◆ **Exercise**
Each record that follows should be duplicated exactly, except for its pictures.

[Saved entries]

● ● ● ● ● ● ●

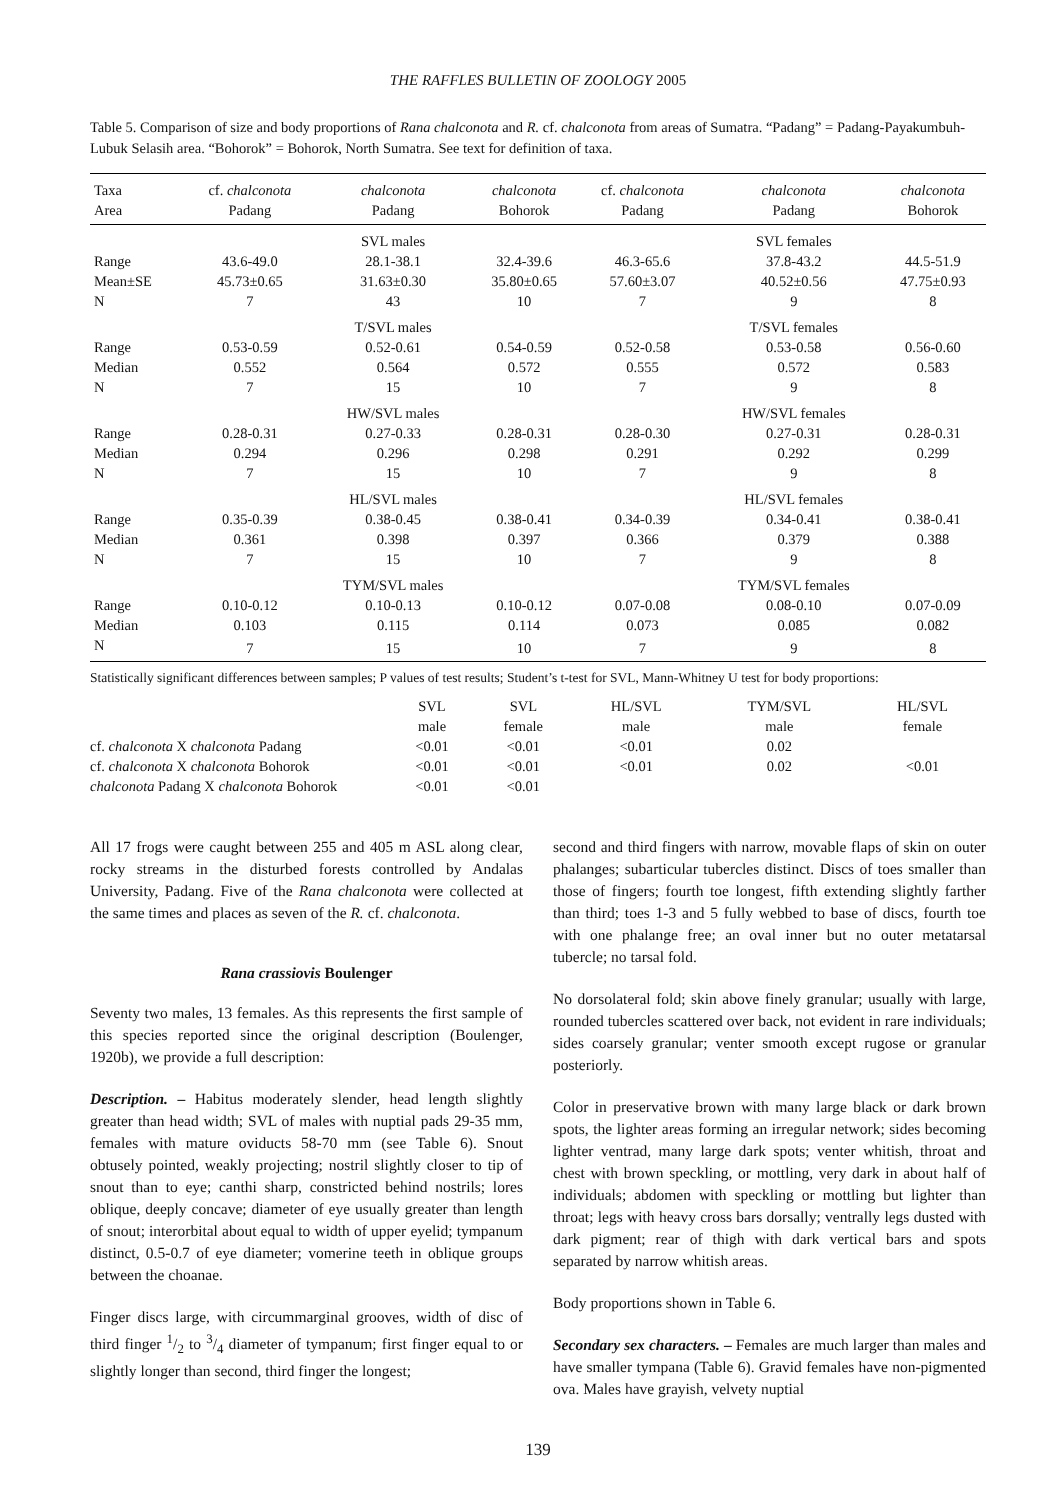THE RAFFLES BULLETIN OF ZOOLOGY 2005
Table 5. Comparison of size and body proportions of Rana chalconota and R. cf. chalconota from areas of Sumatra. “Padang” = Padang-Payakumbuh-Lubuk Selasih area. “Bohorok” = Bohorok, North Sumatra. See text for definition of taxa.
| Taxa | cf. chalconota | chalconota | chalconota | cf. chalconota | chalconota | chalconota |
| --- | --- | --- | --- | --- | --- | --- |
| Area | Padang | Padang | Bohorok | Padang | Padang | Bohorok |
| | | SVL males | | | SVL females | |
| Range | 43.6-49.0 | 28.1-38.1 | 32.4-39.6 | 46.3-65.6 | 37.8-43.2 | 44.5-51.9 |
| Mean±SE | 45.73±0.65 | 31.63±0.30 | 35.80±0.65 | 57.60±3.07 | 40.52±0.56 | 47.75±0.93 |
| N | 7 | 43 | 10 | 7 | 9 | 8 |
| | | T/SVL males | | | T/SVL females | |
| Range | 0.53-0.59 | 0.52-0.61 | 0.54-0.59 | 0.52-0.58 | 0.53-0.58 | 0.56-0.60 |
| Median | 0.552 | 0.564 | 0.572 | 0.555 | 0.572 | 0.583 |
| N | 7 | 15 | 10 | 7 | 9 | 8 |
| | | HW/SVL males | | | HW/SVL females | |
| Range | 0.28-0.31 | 0.27-0.33 | 0.28-0.31 | 0.28-0.30 | 0.27-0.31 | 0.28-0.31 |
| Median | 0.294 | 0.296 | 0.298 | 0.291 | 0.292 | 0.299 |
| N | 7 | 15 | 10 | 7 | 9 | 8 |
| | | HL/SVL males | | | HL/SVL females | |
| Range | 0.35-0.39 | 0.38-0.45 | 0.38-0.41 | 0.34-0.39 | 0.34-0.41 | 0.38-0.41 |
| Median | 0.361 | 0.398 | 0.397 | 0.366 | 0.379 | 0.388 |
| N | 7 | 15 | 10 | 7 | 9 | 8 |
| | | TYM/SVL males | | | TYM/SVL females | |
| Range | 0.10-0.12 | 0.10-0.13 | 0.10-0.12 | 0.07-0.08 | 0.08-0.10 | 0.07-0.09 |
| Median | 0.103 | 0.115 | 0.114 | 0.073 | 0.085 | 0.082 |
| N | 7 | 15 | 10 | 7 | 9 | 8 |
Statistically significant differences between samples; P values of test results; Student’s t-test for SVL, Mann-Whitney U test for body proportions:
| | SVL male | SVL female | HL/SVL male | TYM/SVL male | HL/SVL female |
| cf. chalconota X chalconota Padang | <0.01 | <0.01 | <0.01 | 0.02 | |
| cf. chalconota X chalconota Bohorok | <0.01 | <0.01 | <0.01 | 0.02 | <0.01 |
| chalconota Padang X chalconota Bohorok | <0.01 | <0.01 | | | |
All 17 frogs were caught between 255 and 405 m ASL along clear, rocky streams in the disturbed forests controlled by Andalas University, Padang. Five of the Rana chalconota were collected at the same times and places as seven of the R. cf. chalconota.
Rana crassiovis Boulenger
Seventy two males, 13 females. As this represents the first sample of this species reported since the original description (Boulenger, 1920b), we provide a full description:
Description. – Habitus moderately slender, head length slightly greater than head width; SVL of males with nuptial pads 29-35 mm, females with mature oviducts 58-70 mm (see Table 6). Snout obtusely pointed, weakly projecting; nostril slightly closer to tip of snout than to eye; canthi sharp, constricted behind nostrils; lores oblique, deeply concave; diameter of eye usually greater than length of snout; interorbital about equal to width of upper eyelid; tympanum distinct, 0.5-0.7 of eye diameter; vomerine teeth in oblique groups between the choanae.
Finger discs large, with circummarginal grooves, width of disc of third finger 1/2 to 3/4 diameter of tympanum; first finger equal to or slightly longer than second, third finger the longest;
second and third fingers with narrow, movable flaps of skin on outer phalanges; subarticular tubercles distinct. Discs of toes smaller than those of fingers; fourth toe longest, fifth extending slightly farther than third; toes 1-3 and 5 fully webbed to base of discs, fourth toe with one phalange free; an oval inner but no outer metatarsal tubercle; no tarsal fold.
No dorsolateral fold; skin above finely granular; usually with large, rounded tubercles scattered over back, not evident in rare individuals; sides coarsely granular; venter smooth except rugose or granular posteriorly.
Color in preservative brown with many large black or dark brown spots, the lighter areas forming an irregular network; sides becoming lighter ventrad, many large dark spots; venter whitish, throat and chest with brown speckling, or mottling, very dark in about half of individuals; abdomen with speckling or mottling but lighter than throat; legs with heavy cross bars dorsally; ventrally legs dusted with dark pigment; rear of thigh with dark vertical bars and spots separated by narrow whitish areas.
Body proportions shown in Table 6.
Secondary sex characters. – Females are much larger than males and have smaller tympana (Table 6). Gravid females have non-pigmented ova. Males have grayish, velvety nuptial
139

● ● ● ● ● ● ●

◆ **Finished task**
THE RAFFLES BULLETIN OF ZOOLOGY 2005
Table 5. Comparison of size and body proportions of Rana chalconota and R. cf. chalconota from areas of Sumatra. “Padang” = Padang-Payakumbuh-Lubuk Selasih area. “Bohorok” = Bohorok, North Sumatra. See text for definition of taxa.
| Taxa | cf. chalconota | chalconota | chalconota | cf. chalconota | chalconota | chalconota |
| --- | --- | --- | --- | --- | --- | --- |
| Area | Padang | Padang | Bohorok | Padang | Padang | Bohorok |
| | | SVL males | | | SVL females | |
| Range | 43.6-49.0 | 28.1-38.1 | 32.4-39.6 | 46.3-65.6 | 37.8-43.2 | 44.5-51.9 |
| Mean±SE | 45.73±0.65 | 31.63±0.30 | 35.80±0.65 | 57.60±3.07 | 40.52±0.56 | 47.75±0.93 |
| N | 7 | 43 | 10 | 7 | 9 | 8 |
| | | T/SVL males | | | T/SVL females | |
| Range | 0.53-0.59 | 0.52-0.61 | 0.54-0.59 | 0.52-0.58 | 0.53-0.58 | 0.56-0.60 |
| Median | 0.552 | 0.564 | 0.572 | 0.555 | 0.572 | 0.583 |
| N | 7 | 15 | 10 | 7 | 9 | 8 |
| | | HW/SVL males | | | HW/SVL females | |
| Range | 0.28-0.31 | 0.27-0.33 | 0.28-0.31 | 0.28-0.30 | 0.27-0.31 | 0.28-0.31 |
| Median | 0.294 | 0.296 | 0.298 | 0.291 | 0.292 | 0.299 |
| N | 7 | 15 | 10 | 7 | 9 | 8 |
| | | HL/SVL males | | | HL/SVL females | |
| Range | 0.35-0.39 | 0.38-0.45 | 0.38-0.41 | 0.34-0.39 | 0.34-0.41 | 0.38-0.41 |
| Median | 0.361 | 0.398 | 0.397 | 0.366 | 0.379 | 0.388 |
| N | 7 | 15 | 10 | 7 | 9 | 8 |
| | | TYM/SVL males | | | TYM/SVL females | |
| Range | 0.10-0.12 | 0.10-0.13 | 0.10-0.12 | 0.07-0.08 | 0.08-0.10 | 0.07-0.09 |
| Median | 0.103 | 0.115 | 0.114 | 0.073 | 0.085 | 0.082 |
| N | 7 | 15 | 10 | 7 | 9 | 8 |
Statistically significant differences between samples; P values of test results; Student’s t-test for SVL, Mann-Whitney U test for body proportions:
| | SVL male | SVL female | HL/SVL male | TYM/SVL male | HL/SVL female |
| cf. chalconota X chalconota Padang | <0.01 | <0.01 | <0.01 | 0.02 | |
| cf. chalconota X chalconota Bohorok | <0.01 | <0.01 | <0.01 | 0.02 | <0.01 |
| chalconota Padang X chalconota Bohorok | <0.01 | <0.01 | | | |
All 17 frogs were caught between 255 and 405 m ASL along clear, rocky streams in the disturbed forests controlled by Andalas University, Padang. Five of the Rana chalconota were collected at the same times and places as seven of the R. cf. chalconota.
Rana crassiovis Boulenger
Seventy two males, 13 females. As this represents the first sample of this species reported since the original description (Boulenger, 1920b), we provide a full description:
Description. – Habitus moderately slender, head length slightly greater than head width; SVL of males with nuptial pads 29-35 mm, females with mature oviducts 58-70 mm (see Table 6). Snout obtusely pointed, weakly projecting; nostril slightly closer to tip of snout than to eye; canthi sharp, constricted behind nostrils; lores oblique, deeply concave; diameter of eye usually greater than length of snout; interorbital about equal to width of upper eyelid; tympanum distinct, 0.5-0.7 of eye diameter; vomerine teeth in oblique groups between the choanae.
Finger discs large, with circummarginal grooves, width of disc of third finger 1/2 to 3/4 diameter of tympanum; first finger equal to or slightly longer than second, third finger the longest;
second and third fingers with narrow, movable flaps of skin on outer phalanges; subarticular tubercles distinct. Discs of toes smaller than those of fingers; fourth toe longest, fifth extending slightly farther than third; toes 1-3 and 5 fully webbed to base of discs, fourth toe with one phalange free; an oval inner but no outer metatarsal tubercle; no tarsal fold.
No dorsolateral fold; skin above finely granular; usually with large, rounded tubercles scattered over back, not evident in rare individuals; sides coarsely granular; venter smooth except rugose or granular posteriorly.
Color in preservative brown with many large black or dark brown spots, the lighter areas forming an irregular network; sides becoming lighter ventrad, many large dark spots; venter whitish, throat and chest with brown speckling, or mottling, very dark in about half of individuals; abdomen with speckling or mottling but lighter than throat; legs with heavy cross bars dorsally; ventrally legs dusted with dark pigment; rear of thigh with dark vertical bars and spots separated by narrow whitish areas.
Body proportions shown in Table 6.
Secondary sex characters. – Females are much larger than males and have smaller tympana (Table 6). Gravid females have non-pigmented ova. Males have grayish, velvety nuptial
139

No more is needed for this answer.